Help to Poor Working Families
Our latest discussions with the U.S. authorities have focused on how to ward off these various risks that I have described and to ensure that living standards keep rising for the majority of Americans. Many of the policy details are laid out in the Concluding Statement that you have before you. Let me focus on a couple of our recommendations to help poor working families and to improve the educational system in the U.S. more broadly.
There is room to provide help to low-income families. Expanding eligibility for the earned income tax credit (EITC) as well as its size would raise the reward to work. That extra income for those entering the market at low wages—especially the young and those parents with young children—can help cover out-of-pocket costs, including transportation and child care. To further incentivize work, there is also room to avoid "cliffs" in social benefits by smoothing the phase-out for those that live close to the poverty line.
More can also be done to restore the U.S. competitive edge in education. Countries with the biggest export success have pulled way ahead of the U.S. in terms of science and math skills. Policies to regain the lead could include greater support for pre-K, and more resources for public primary and secondary schools, as well as the U.S. world-class research universities. Such outlays really would pay for themselves.
Dealing with the Fiscal Deficit
In our judgement, these policies need to be embedded in a sustained, gradual and balanced reduction in the fiscal deficit over the medium term, starting now. With the economy doing so well, what better time to do it?
However, our outlook is for growing U.S. deficits and debt. Certainly the solutions to these fiscal problems are politically difficult and will require a broad social consensus.

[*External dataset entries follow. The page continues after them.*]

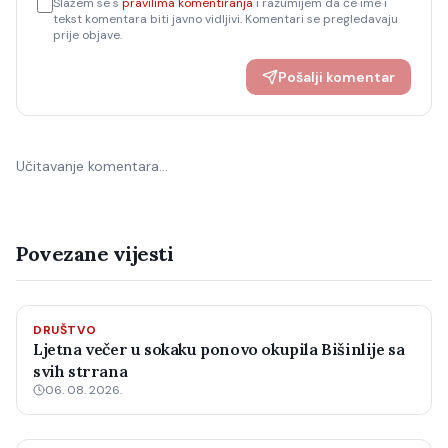
Slažem se s
pravilima komentiranja
i razumijem da će ime i
tekst komentara biti javno vidljivi. Komentari se pregledavaju
prije objave.
Pošalji komentar
Učitavanje komentara…
Povezane vijesti
DRUŠTVO
Ljetna večer u sokaku ponovo okupila Bišinlije sa
svih strrana
06. 08. 2026.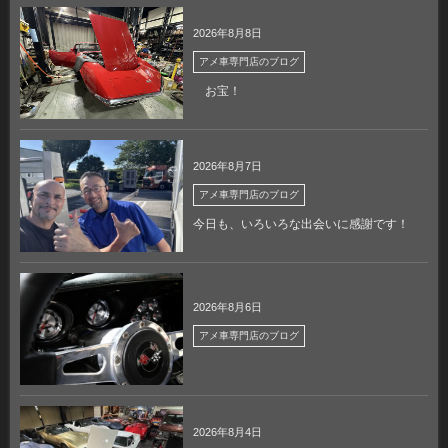
2026年8月8日
アメ車専門店のブログ
お宝！
2026年8月7日
アメ車専門店のブログ
今日も、いろいろな出会いに感謝です！
2026年8月6日
アメ車専門店のブログ
2026年8月4日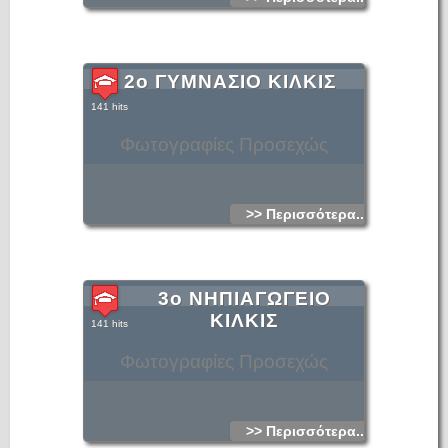
2ο ΓΥΜΝΑΣΙΟ ΚΙΛΚΙΣ
141 hits
Φωτογραφίες Προσεχώς
>> Περισσότερα...
3ο ΝΗΠΙΑΓΩΓΕΙΟ
ΚΙΛΚΙΣ
141 hits
Φωτογραφίες Προσεχώς
>> Περισσότερα...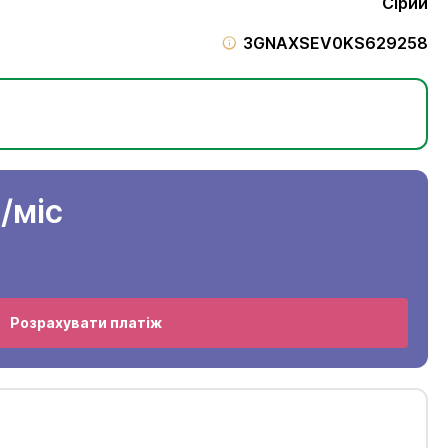
Сірий
3GNAXSEV0KS629258
н
/міс
Розрахувати платіж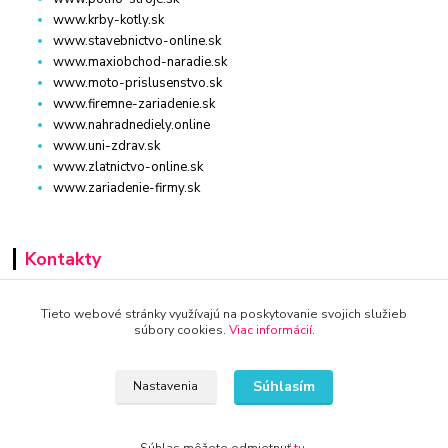
www.krby-kotly.sk
www.stavebnictvo-online.sk
www.maxiobchod-naradie.sk
www.moto-prislusenstvo.sk
www.firemne-zariadenie.sk
www.nahradnediely.online
www.uni-zdrav.sk
www.zlatnictvo-online.sk
www.zariadenie-firmy.sk
Kontakty
+421 940 949 000
Tieto webové stránky využívajú na poskytovanie svojich služieb
súbory cookies.
Viac informácií
.
info@kamenik.sk
Súhlasím
Nastavenia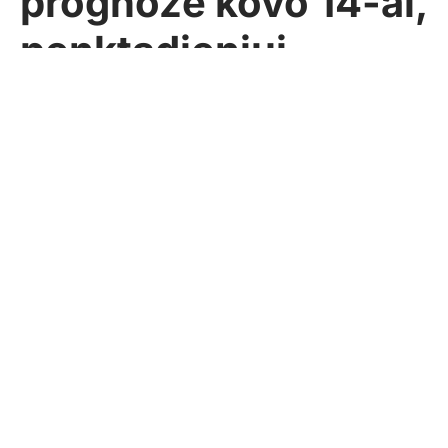
prognozė kovo 14-ai,
penktadieniui
Pasidalinti
Sekundė
2025-03-14
AKTUALIJOS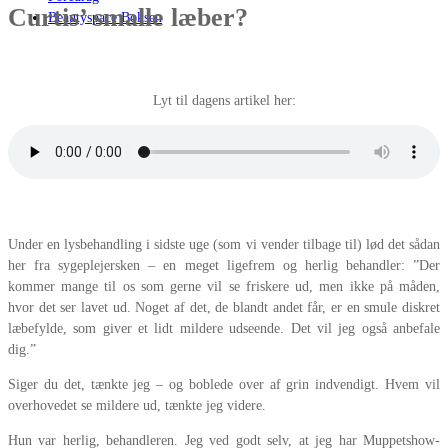
Curtis’ smalle læber?
Beautyspace Boksen
Lyt til dagens artikel her:
Under en lysbehandling i sidste uge (som vi vender tilbage til) lød det sådan
her fra sygeplejersken – en meget ligefrem og herlig behandler: ”Der
kommer mange til os som gerne vil se friskere ud, men ikke på måden,
hvor det ser lavet ud. Noget af det, de blandt andet får, er en smule diskret
læbefylde, som giver et lidt mildere udseende. Det vil jeg også anbefale
dig.”
Siger du det, tænkte jeg – og boblede over af grin indvendigt. Hvem vil
overhovedet se mildere ud, tænkte jeg videre.
Hun var herlig, behandleren. Jeg ved godt selv, at jeg har Muppetshow-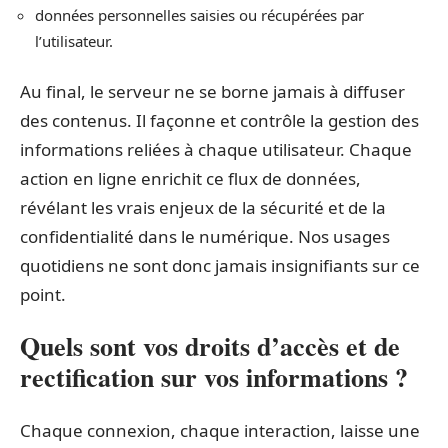
données personnelles saisies ou récupérées par
l’utilisateur.
Au final, le serveur ne se borne jamais à diffuser
des contenus. Il façonne et contrôle la gestion des
informations reliées à chaque utilisateur. Chaque
action en ligne enrichit ce flux de données,
révélant les vrais enjeux de la sécurité et de la
confidentialité dans le numérique. Nos usages
quotidiens ne sont donc jamais insignifiants sur ce
point.
Quels sont vos droits d’accès et de
rectification sur vos informations ?
Chaque connexion, chaque interaction, laisse une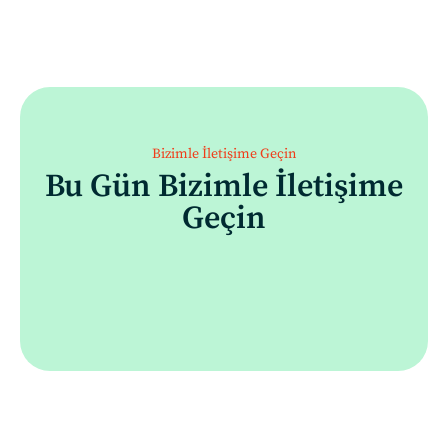
Bizimle İletişime Geçin
Bu Gün Bizimle İletişime
Geçin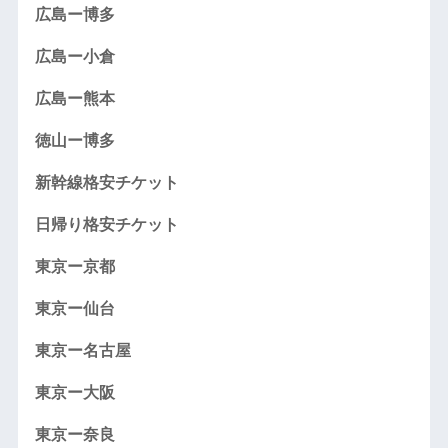
広島ー博多
広島ー小倉
広島ー熊本
徳山ー博多
新幹線格安チケット
日帰り格安チケット
東京ー京都
東京ー仙台
東京ー名古屋
東京ー大阪
東京ー奈良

But reducing government debt has the potential to create space to finance priorities that have broad public and legislative support, such as upgrading U.S. infrastructure.
Federal Reserve Policy
Finally, with the planned fiscal stimulus already in train, we believe that the Federal Reserve will need to raise policy rates at a faster pace to achieve its dual mandate. Of course, the Fed's continued adherence to the principles of data dependence and clear communication will be vital. I received strong assurances from Chairman Powell of his commitment to this point.
We believe the set of policies outlined in our Concluding Statement for this year's Article IV Consultation will be both good for the U.S. and good for the global economy.
Finally, it would be remiss of me not to express the IMF's gratitude and appreciation for the time that U.S. officials have spent this year in facilitating the Article IV.
With those introductory remarks, we will now take your questions.